Luxury diamondA UK court recently fixed a remand hearing in the extradition case of Nirav Modi, a fugitive diamond merchant and the prime accused in a USD 2 billion Punjab National Bank (PNB) fraud case.

After Vijay Mallya (Indian businessman) and Sanjeev Chawla (alleged cricket bookie), Mr. Modi’s case is the third in a series of Indian extraditions that mark a watershed moment for cooperation between Indian and British authorities to bring to justice cross-border corruption.


Mr. Modi, a Wharton business school dropout, grew up in Antwerp, Belgium, a city famed for its cut and trade of luxury diamonds.  A third generation jewelry designer, he was the first Indian featured on the cover of Christie’s auction catalogue for a bespoke diamond necklace that sold for USD 3.56 million.

Mr. Modi went on to grace Forbes magazine as one of India’s richest men and joined the ranks of established high jewelry houses, De Grisogono, Boghossian, and Cindy Chao.  Prior to his change in fate, actors Kate Winslet, Dakota Johnson, Rosie Huntington-Whiteley and Priyanka Chopra-Jonas, wore his designs on various red carpet, earning Mr. Modi the moniker, “jeweler to the stars.”

PNB Scandal

In February 2018, the Indian Central Bureau of Investigation (CBI), acting on a complaint from PNB, launched an investigation over accusations that Mr. Modi and his partners defrauded the state-owned bank by fraudulently obtaining advances to make payments to overseas suppliers.

Mr. Modi was the “principal beneficiary” of fraudulent letters of undertaking (LoUs) issued as part of the conspiracy to defraud PNB and launder the proceeds of crime. PNB later learned that complicit branch officials increased the amount of the LoUs on SWIFT messages subsequent to routing them through the core banking system to avoid detection.

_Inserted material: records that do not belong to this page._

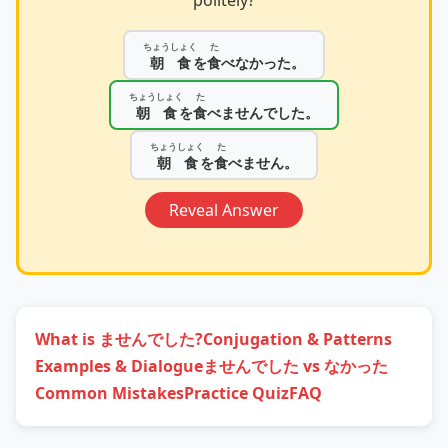
ちょうしょく
た
朝食
を
食
べなかった。
ちょうしょく
た
朝食
を
食
べませんでした。
ちょうしょく
た
朝食
を
食
べません。
Reveal Answer
What is ませんでした?
Conjugation & Patterns
Examples & Dialogue
ませんでした vs なかった
Common Mistakes
Practice Quiz
FAQ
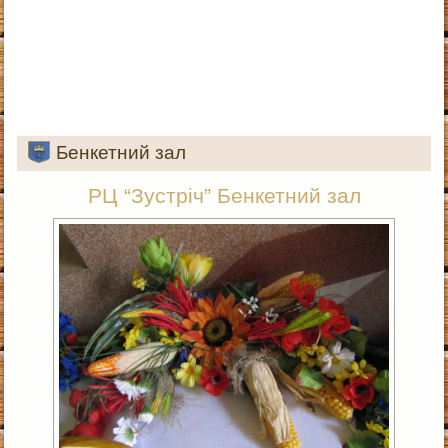
Бенкетний зал
РЦ “Зустріч” Бенкетний зал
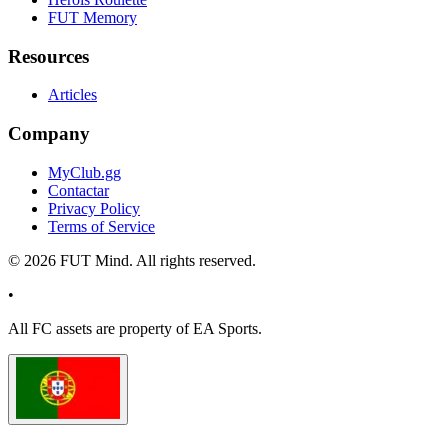
FUT Memory
Resources
Articles
Company
MyClub.gg
Contactar
Privacy Policy
Terms of Service
©
2026
FUT Mind. All rights reserved.
•
All
FC
assets are property of EA Sports.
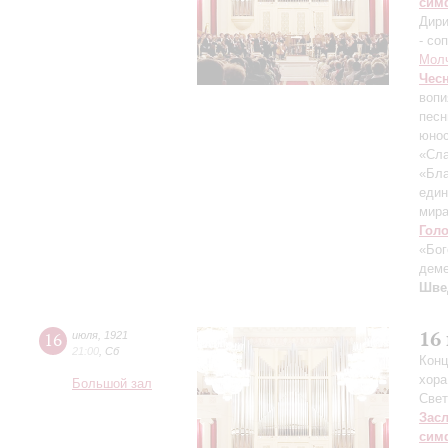
сим
Дири
- со
Мол
Чес
вопи
песн
юнос
«Сла
«Бла
един
мира
Гол
«Бог
деме
Шве
16
16
июля
,
1921
21:00
,
Сб
Конц
хора
Большой зал
Свет
Зас
сим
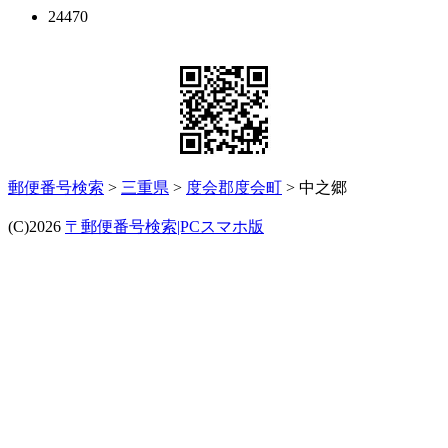
24470
郵便番号検索
>
三重県
>
度会郡度会町
> 中之郷
(C)2026
〒郵便番号検索|PCスマホ版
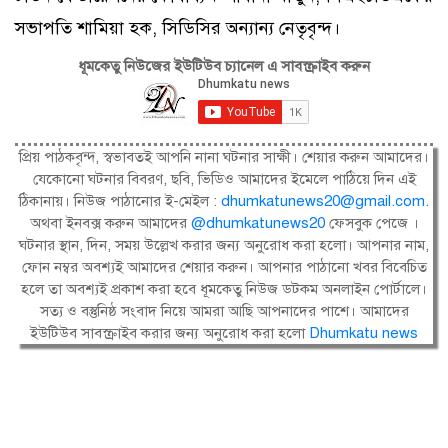
সভাপতি শামিয়া হক, সিডিসির অন্যান্য নেতৃবৃন্দ।
ধূমকেতু নিউজের ইউটিউব চ্যানেল এ সাবস্ক্রাইব করুন
প্রিয় পাঠকবৃন্দ, স্বভাবতই আপনি নানা ঘটনার সাক্ষী। শেয়ার করুন আমাদের।
যেকোনো ঘটনার বিবরণ, ছবি, ভিডিও আমাদের ইমেলে পাঠিয়ে দিন এই
ঠিকানায়। নিউজ পাঠানোর ই-মেইল :
dhumkatunews20@gmail.com
.
অথবা ইনবক্স করুন আমাদের
@dhumkatunews20
ফেসবুক পেজে ।
ঘটনার স্থান, দিন, সময় উল্লেখ করার জন্য অনুরোধ করা হলো। আপনার নাম,
ফোন নম্বর অবশ্যই আমাদের শেয়ার করুন। আপনার পাঠানো খবর বিবেচিত
হলে তা অবশ্যই প্রকাশ করা হবে ধূমকেতু নিউজ ডটকম অনলাইন পোর্টালে।
সত্য ও বস্তুনিষ্ঠ সংবাদ নিয়ে আমরা আছি আপনাদের পাশে। আমাদের
ইউটিউব সাবস্ক্রাইব করার জন্য অনুরোধ করা হলো
Dhumkatu news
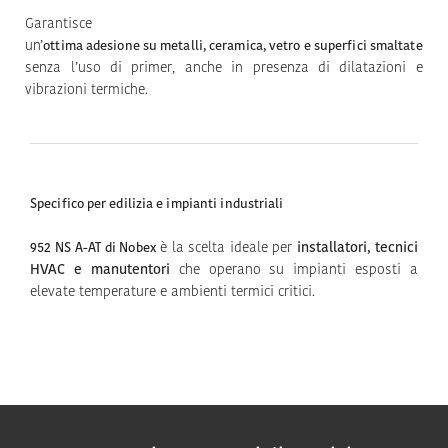
Garantisce
un’
ottima adesione su metalli, ceramica, vetro e superfici smaltate
senza l’uso di primer, anche in presenza di dilatazioni e
vibrazioni termiche.
Specifico per edilizia e impianti industriali
è la scelta ideale per
installatori, tecnici
952 NS A-AT di Nobex
HVAC e manutentori
che operano su impianti esposti a
elevate temperature e ambienti termici critici.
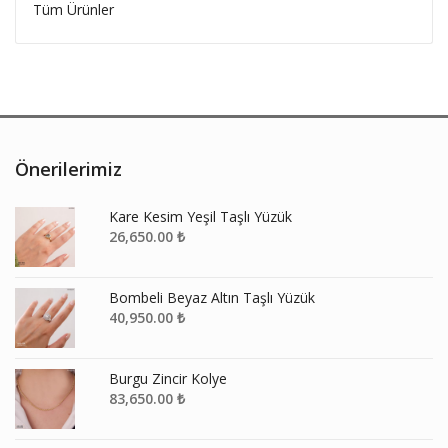
Tüm Ürünler
Önerilerimiz
Kare Kesim Yeşil Taşlı Yüzük
26,650.00
₺
Bombeli Beyaz Altın Taşlı Yüzük
40,950.00
₺
Burgu Zincir Kolye
83,650.00
₺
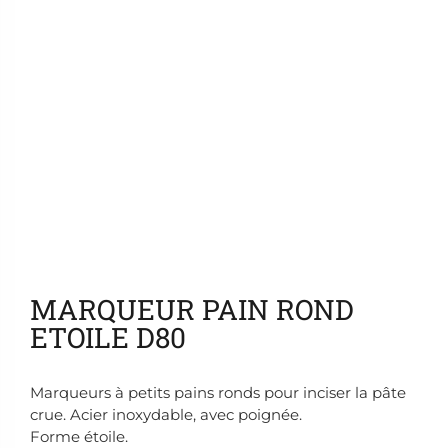
Ajouter aux favoris
MARQUEUR PAIN ROND
ETOILE D80
Marqueurs à petits pains ronds pour inciser la pâte
crue. Acier inoxydable, avec poignée.
Forme étoile.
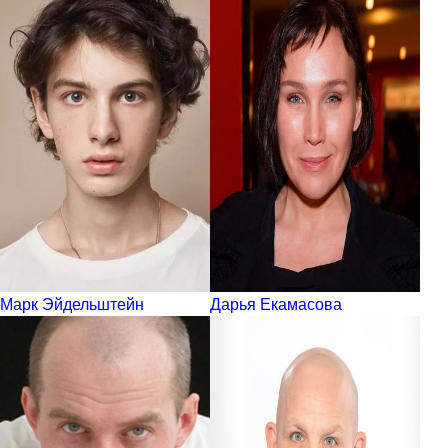
Марк Эйдельштейн
Дарья Екамасова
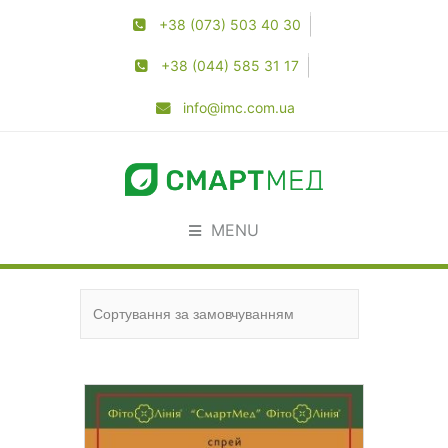
+38 (073) 503 40 30
+38 (044) 585 31 17
info@imc.com.ua
MENU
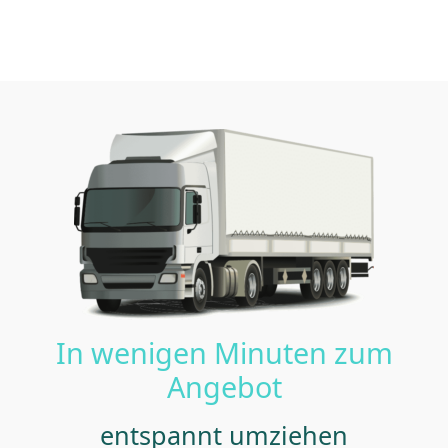
In wenigen Minuten zum
Angebot
entspannt umziehen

Arrest, Extradition, and Potential Punishment

In February 2018, soon after being accused of his involvement in the scandal, Mr. Modi fled to the UK prompting a massive public outcry in India.  Indian authorities sought his return to prosecute him for his part in the alleged embezzlement from PNB and requested his extradition from the UK.

Pursuant to the India-UK Extradition Treaty (“Treaty”), the UK Home Secretary, Sajid Javid, certified India’s extradition request on March 13, 2019.  Days later, Scotland Yard arrested Mr. Modi as he attempted to open a new bank account in Central London.

Under India’s Prevention of Money Laundering Act (PMLA), the maximum punishment Mr. Modi faces in India is seven years’ imprisonment.  However, the Treaty states that extradition may be “refused” if the offence is of a “political character.”  Whether his defense team invokes this defense is yet to be seen.


The Ministry of External Affairs (MEA), India’s government body for extradition matters, provides a detailed account of the number of fugitives surrendered from different countries.  A response to a 2016 Parliamentary question revealed that India made 15 extradition requests to the UK as of November 2016. So far, as of January 2019, only one fugitive has been extradited from the UK on charges of murder and criminal conspiracy.

India’s failure to secure extraditions since the treaty was signed in 1993 is oft-attributed to administrative and procedural failures. Extradition procedures are complicated by varying documentary and evidentiary requirements between foreign countries. Further, irregularities such as delays in investigation, improper documents, and incorrectly formatted affidavits and certificates, impede an efficient judicial review by foreign courts.

Beyond reinforcing both governments’ mutual understanding and desire to bring fugitives abroad to justice, Mr. Modi’s extradition will have honed India’s understanding of the UK legal system and the standards, documentation, and evidence expected in such cases.  This is a step forward for India.